### The task
Any picture in the records below stays out; return everything else exactly.

### Data for this task
-.-.-

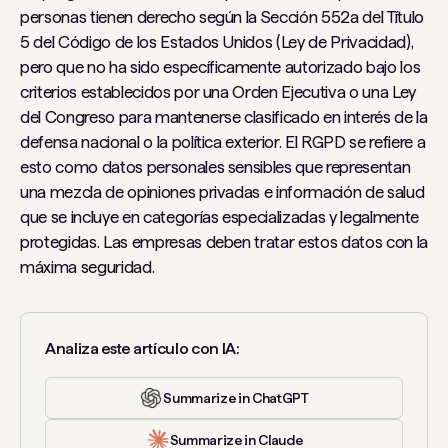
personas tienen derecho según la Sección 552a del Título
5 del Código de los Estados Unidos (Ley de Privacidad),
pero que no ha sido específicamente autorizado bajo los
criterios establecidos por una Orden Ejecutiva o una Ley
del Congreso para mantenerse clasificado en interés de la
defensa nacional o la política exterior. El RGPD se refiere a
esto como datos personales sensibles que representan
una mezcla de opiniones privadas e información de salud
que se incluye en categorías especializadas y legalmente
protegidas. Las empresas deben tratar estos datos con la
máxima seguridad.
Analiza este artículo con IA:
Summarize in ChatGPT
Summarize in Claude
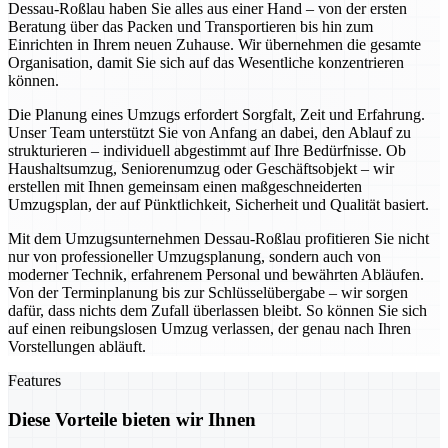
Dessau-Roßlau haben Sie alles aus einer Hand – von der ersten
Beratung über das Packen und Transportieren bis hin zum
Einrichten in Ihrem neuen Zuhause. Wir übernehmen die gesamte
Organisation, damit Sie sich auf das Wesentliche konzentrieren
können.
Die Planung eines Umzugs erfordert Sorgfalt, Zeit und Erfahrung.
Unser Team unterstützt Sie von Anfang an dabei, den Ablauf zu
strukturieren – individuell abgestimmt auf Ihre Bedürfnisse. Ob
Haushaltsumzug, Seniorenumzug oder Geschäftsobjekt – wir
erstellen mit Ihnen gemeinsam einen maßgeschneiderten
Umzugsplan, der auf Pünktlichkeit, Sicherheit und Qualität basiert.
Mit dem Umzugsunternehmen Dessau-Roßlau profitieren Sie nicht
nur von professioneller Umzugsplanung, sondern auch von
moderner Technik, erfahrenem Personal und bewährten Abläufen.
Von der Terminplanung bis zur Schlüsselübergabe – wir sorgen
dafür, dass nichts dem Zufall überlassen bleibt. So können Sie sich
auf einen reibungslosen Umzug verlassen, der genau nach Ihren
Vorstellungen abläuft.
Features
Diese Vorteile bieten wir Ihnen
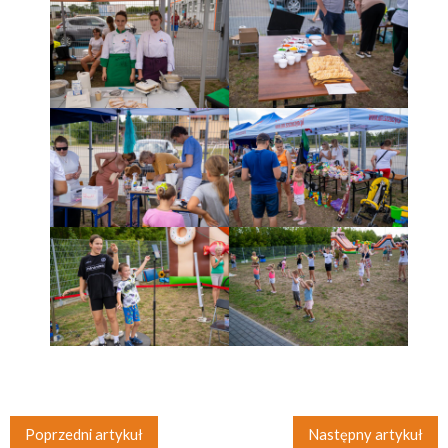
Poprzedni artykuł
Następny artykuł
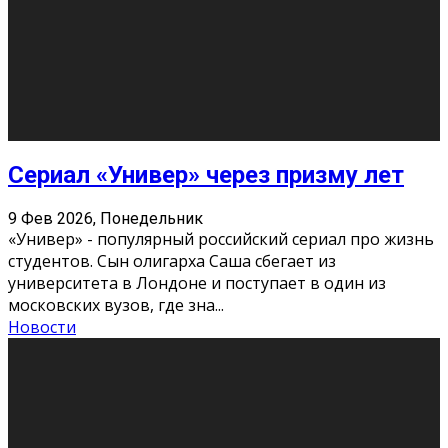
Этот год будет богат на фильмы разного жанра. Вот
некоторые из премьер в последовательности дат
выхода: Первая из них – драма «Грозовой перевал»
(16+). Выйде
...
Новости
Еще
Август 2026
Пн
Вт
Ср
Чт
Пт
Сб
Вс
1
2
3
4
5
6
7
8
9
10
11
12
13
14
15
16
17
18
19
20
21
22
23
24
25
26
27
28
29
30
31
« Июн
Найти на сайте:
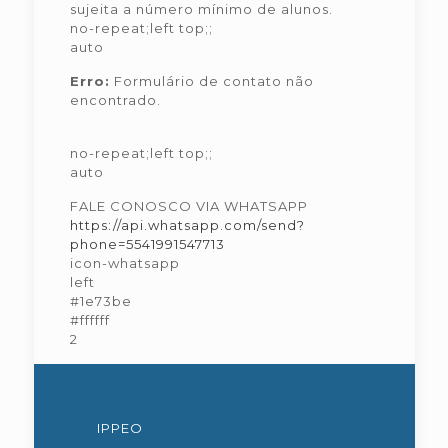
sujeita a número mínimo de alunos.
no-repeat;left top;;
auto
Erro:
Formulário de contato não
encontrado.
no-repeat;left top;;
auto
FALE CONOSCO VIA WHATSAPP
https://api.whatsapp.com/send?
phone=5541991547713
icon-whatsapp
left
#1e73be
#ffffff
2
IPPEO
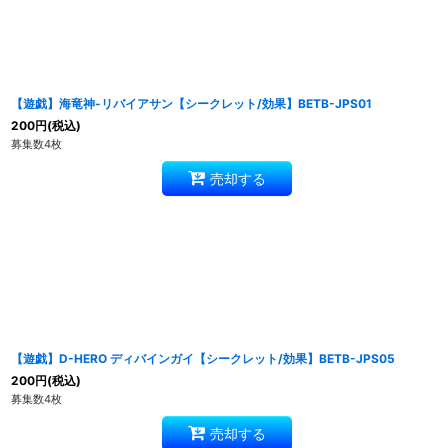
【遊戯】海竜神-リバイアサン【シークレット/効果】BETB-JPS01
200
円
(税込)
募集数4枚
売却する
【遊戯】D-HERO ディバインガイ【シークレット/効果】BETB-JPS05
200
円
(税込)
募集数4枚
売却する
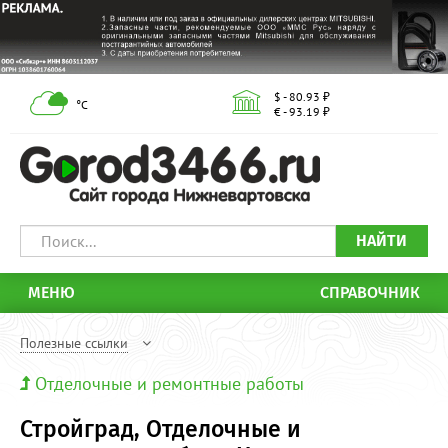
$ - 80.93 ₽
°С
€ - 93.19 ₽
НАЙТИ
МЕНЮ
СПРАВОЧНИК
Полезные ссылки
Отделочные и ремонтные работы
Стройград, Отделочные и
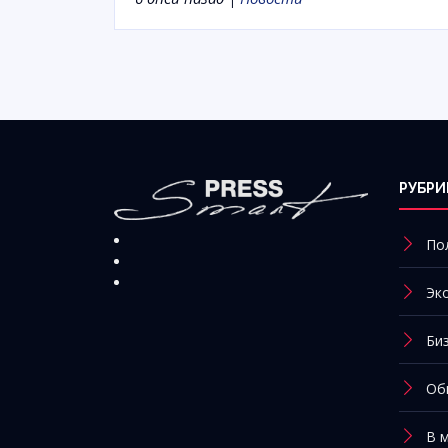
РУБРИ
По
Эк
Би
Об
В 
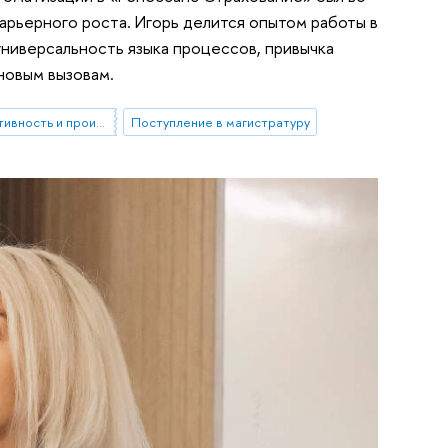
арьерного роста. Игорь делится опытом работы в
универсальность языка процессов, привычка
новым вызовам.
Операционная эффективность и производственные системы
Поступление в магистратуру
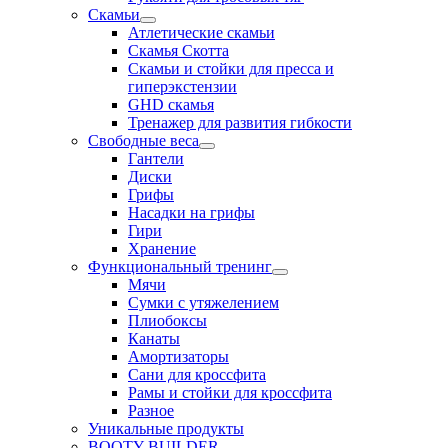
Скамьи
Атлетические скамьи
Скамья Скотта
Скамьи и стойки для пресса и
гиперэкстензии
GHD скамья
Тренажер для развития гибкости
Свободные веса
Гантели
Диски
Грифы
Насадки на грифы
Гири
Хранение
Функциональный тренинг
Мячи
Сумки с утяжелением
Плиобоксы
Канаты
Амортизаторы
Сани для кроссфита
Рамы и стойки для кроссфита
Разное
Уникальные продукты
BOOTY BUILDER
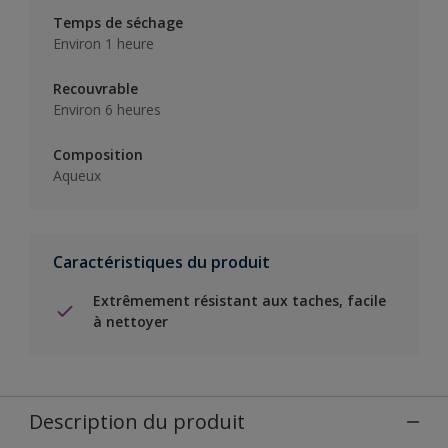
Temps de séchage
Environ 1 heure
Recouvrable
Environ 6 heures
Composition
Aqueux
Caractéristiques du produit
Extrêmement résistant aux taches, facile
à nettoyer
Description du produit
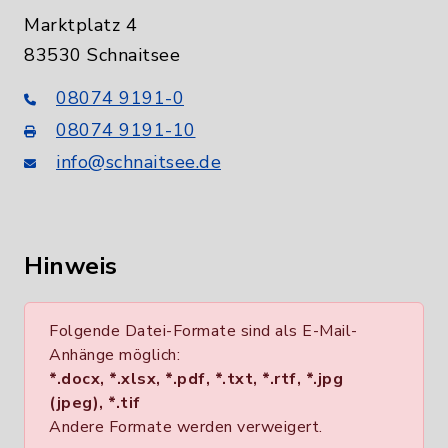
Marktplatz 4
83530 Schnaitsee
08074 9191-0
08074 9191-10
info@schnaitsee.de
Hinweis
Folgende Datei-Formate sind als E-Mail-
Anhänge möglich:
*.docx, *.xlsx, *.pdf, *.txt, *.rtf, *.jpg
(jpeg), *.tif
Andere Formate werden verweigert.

-.-.-

### Task response
personas tienen derecho según la Sección 552a del Título
5 del Código de los Estados Unidos (Ley de Privacidad),
pero que no ha sido específicamente autorizado bajo los
criterios establecidos por una Orden Ejecutiva o una Ley
del Congreso para mantenerse clasificado en interés de la
defensa nacional o la política exterior. El RGPD se refiere a
esto como datos personales sensibles que representan
una mezcla de opiniones privadas e información de salud
que se incluye en categorías especializadas y legalmente
protegidas. Las empresas deben tratar estos datos con la
máxima seguridad.
Analiza este artículo con IA:
Summarize in ChatGPT
Summarize in Claude
Dessau-Roßlau haben Sie alles aus einer Hand – von der ersten
Beratung über das Packen und Transportieren bis hin zum
Einrichten in Ihrem neuen Zuhause. Wir übernehmen die gesamte
Organisation, damit Sie sich auf das Wesentliche konzentrieren
können.
Die Planung eines Umzugs erfordert Sorgfalt, Zeit und Erfahrung.
Unser Team unterstützt Sie von Anfang an dabei, den Ablauf zu
strukturieren – individuell abgestimmt auf Ihre Bedürfnisse. Ob
Haushaltsumzug, Seniorenumzug oder Geschäftsobjekt – wir
erstellen mit Ihnen gemeinsam einen maßgeschneiderten
Umzugsplan, der auf Pünktlichkeit, Sicherheit und Qualität basiert.
Mit dem Umzugsunternehmen Dessau-Roßlau profitieren Sie nicht
nur von professioneller Umzugsplanung, sondern auch von
moderner Technik, erfahrenem Personal und bewährten Abläufen.
Von der Terminplanung bis zur Schlüsselübergabe – wir sorgen
dafür, dass nichts dem Zufall überlassen bleibt. So können Sie sich
auf einen reibungslosen Umzug verlassen, der genau nach Ihren
Vorstellungen abläuft.
Features
Diese Vorteile bieten wir Ihnen
Poprzedni artykuł
Następny artykuł
Этот год будет богат на фильмы разного жанра. Вот
некоторые из премьер в последовательности дат
выхода: Первая из них – драма «Грозовой перевал»
(16+). Выйде
...
Новости
Еще
Август 2026
Пн
Вт
Ср
Чт
Пт
Сб
Вс
1
2
3
4
5
6
7
8
9
10
11
12
13
14
15
16
17
18
19
20
21
22
23
24
25
26
27
28
29
30
31
« Июн
Найти на сайте:
sujeita a número mínimo de alunos.
no-repeat;left top;;
auto
Erro:
Formulário de contato não
encontrado.
no-repeat;left top;;
auto
FALE CONOSCO VIA WHATSAPP
https://api.whatsapp.com/send?
phone=5541991547713
icon-whatsapp
left
#1e73be
#ffffff
2
IPPEO
【遊戯】海竜神-リバイアサン【シークレット/効果】BETB-JPS01
200
円
(税込)
募集数4枚
売却する
【遊戯】D-HERO ディバインガイ【シークレット/効果】BETB-JPS05
200
円
(税込)
募集数4枚
売却する
$ - 80.93 ₽
°С
€ - 93.19 ₽
НАЙТИ
МЕНЮ
СПРАВОЧНИК
Полезные ссылки
Отделочные и ремонтные работы
Стройград, Отделочные и
РУБРИ
По
Эк
Би
Об
В 
арьерного роста. Игорь делится опытом работы в
универсальность языка процессов, привычка
новым вызовам.
Операционная эффективность и производственные системы
Поступление в магистратуру
Скамьи
Атлетические скамьи
Скамья Скотта
Скамьи и стойки для пресса и
гиперэкстензии
GHD скамья
Тренажер для развития гибкости
Свободные веса
Гантели
Диски
Грифы
Насадки на грифы
Гири
Хранение
Функциональный тренинг
Мячи
Сумки с утяжелением
Плиобоксы
Канаты
Амортизаторы
Сани для кроссфита
Рамы и стойки для кроссфита
Разное
Уникальные продукты
BOOTY BUILDER
Temps de séchage
Environ 1 heure
Recouvrable
Environ 6 heures
Composition
Aqueux
Caractéristiques du produit
Extrêmement résistant aux taches, facile
à nettoyer
Description du produit
Marktplatz 4
83530 Schnaitsee
08074 9191-0
08074 9191-10
info@schnaitsee.de
Hinweis
Folgende Datei-Formate sind als E-Mail-
Anhänge möglich:
*.docx, *.xlsx, *.pdf, *.txt, *.rtf, *.jpg
(jpeg), *.tif
Andere Formate werden verweigert.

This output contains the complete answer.